Assignment >> Set the data below down again, exactly, with every picture left out.

Record extracts >>
━━━━━━━━━━━━━━━━━━━━━━━━━━━━━━

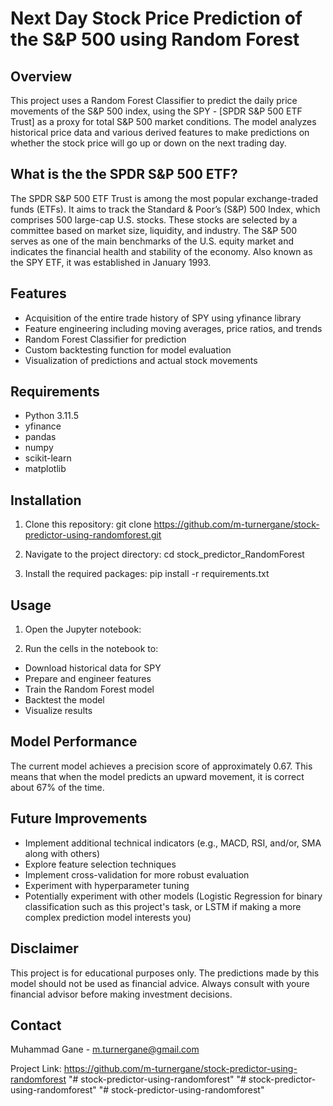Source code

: # Next Day Stock Price Prediction of the S&P 500 using Random Forest

## Overview
This project uses a Random Forest Classifier to predict the daily price movements of the S&P 500 index, using the SPY - [SPDR S&P 500 ETF Trust] as a proxy for total S&P 500 market conditions. The model analyzes historical price data and various derived features to make predictions on whether the stock price will go up or down on the next trading day.

## What is the the SPDR S&P 500 ETF?
The SPDR S&P 500 ETF Trust is among the most popular exchange-traded funds (ETFs). It aims to track the Standard & Poor’s (S&P) 500 Index, which comprises 500 large-cap U.S. stocks. These stocks are selected by a committee based on market size, liquidity, and industry. The S&P 500 serves as one of the main benchmarks of the U.S. equity market and indicates the financial health and stability of the economy. Also known as the SPY ETF, it was established in January 1993.

## Features
- Acquisition of the entire trade history of SPY using yfinance library
- Feature engineering including moving averages, price ratios, and trends
- Random Forest Classifier for prediction
- Custom backtesting function for model evaluation
- Visualization of predictions and actual stock movements

## Requirements
- Python 3.11.5
- yfinance
- pandas
- numpy
- scikit-learn
- matplotlib

## Installation
1. Clone this repository: git clone https://github.com/m-turnergane/stock-predictor-using-randomforest.git

2. Navigate to the project directory: cd stock_predictor_RandomForest

3. Install the required packages: pip install -r requirements.txt

## Usage
1. Open the Jupyter notebook:

2. Run the cells in the notebook to:
- Download historical data for SPY
- Prepare and engineer features
- Train the Random Forest model
- Backtest the model
- Visualize results

## Model Performance
The current model achieves a precision score of approximately 0.67. This means that when the model predicts an upward movement, it is correct about 67% of the time.

## Future Improvements
- Implement additional technical indicators (e.g., MACD, RSI, and/or, SMA along with others)
- Explore feature selection techniques
- Implement cross-validation for more robust evaluation
- Experiment with hyperparameter tuning
- Potentially experiment with other models (Logistic Regression for binary classification such as this project's task, or LSTM if making a more complex prediction model interests you)

## Disclaimer
This project is for educational purposes only. The predictions made by this model should not be used as financial advice. Always consult with youre financial advisor before making investment decisions.

## Contact
Muhammad Gane - m.turnergane@gmail.com

Project Link: https://github.com/m-turnergane/stock-predictor-using-randomforest
"# stock-predictor-using-randomforest" 
"# stock-predictor-using-randomforest" 
"# stock-predictor-using-randomforest"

━━━━━━━━━━━━━━━━━━━━━━━━━━━━━━

Output for this exercise >>
Source code

: # Next Day Stock Price Prediction of the S&P 500 using Random Forest

## Overview
This project uses a Random Forest Classifier to predict the daily price movements of the S&P 500 index, using the SPY - [SPDR S&P 500 ETF Trust] as a proxy for total S&P 500 market conditions. The model analyzes historical price data and various derived features to make predictions on whether the stock price will go up or down on the next trading day.

## What is the the SPDR S&P 500 ETF?
The SPDR S&P 500 ETF Trust is among the most popular exchange-traded funds (ETFs). It aims to track the Standard & Poor’s (S&P) 500 Index, which comprises 500 large-cap U.S. stocks. These stocks are selected by a committee based on market size, liquidity, and industry. The S&P 500 serves as one of the main benchmarks of the U.S. equity market and indicates the financial health and stability of the economy. Also known as the SPY ETF, it was established in January 1993.

## Features
- Acquisition of the entire trade history of SPY using yfinance library
- Feature engineering including moving averages, price ratios, and trends
- Random Forest Classifier for prediction
- Custom backtesting function for model evaluation
- Visualization of predictions and actual stock movements

## Requirements
- Python 3.11.5
- yfinance
- pandas
- numpy
- scikit-learn
- matplotlib

## Installation
1. Clone this repository: git clone https://github.com/m-turnergane/stock-predictor-using-randomforest.git

2. Navigate to the project directory: cd stock_predictor_RandomForest

3. Install the required packages: pip install -r requirements.txt

## Usage
1. Open the Jupyter notebook:

2. Run the cells in the notebook to:
- Download historical data for SPY
- Prepare and engineer features
- Train the Random Forest model
- Backtest the model
- Visualize results

## Model Performance
The current model achieves a precision score of approximately 0.67. This means that when the model predicts an upward movement, it is correct about 67% of the time.

## Future Improvements
- Implement additional technical indicators (e.g., MACD, RSI, and/or, SMA along with others)
- Explore feature selection techniques
- Implement cross-validation for more robust evaluation
- Experiment with hyperparameter tuning
- Potentially experiment with other models (Logistic Regression for binary classification such as this project's task, or LSTM if making a more complex prediction model interests you)

## Disclaimer
This project is for educational purposes only. The predictions made by this model should not be used as financial advice. Always consult with youre financial advisor before making investment decisions.

## Contact
Muhammad Gane - m.turnergane@gmail.com

Project Link: https://github.com/m-turnergane/stock-predictor-using-randomforest
"# stock-predictor-using-randomforest" 
"# stock-predictor-using-randomforest" 
"# stock-predictor-using-randomforest"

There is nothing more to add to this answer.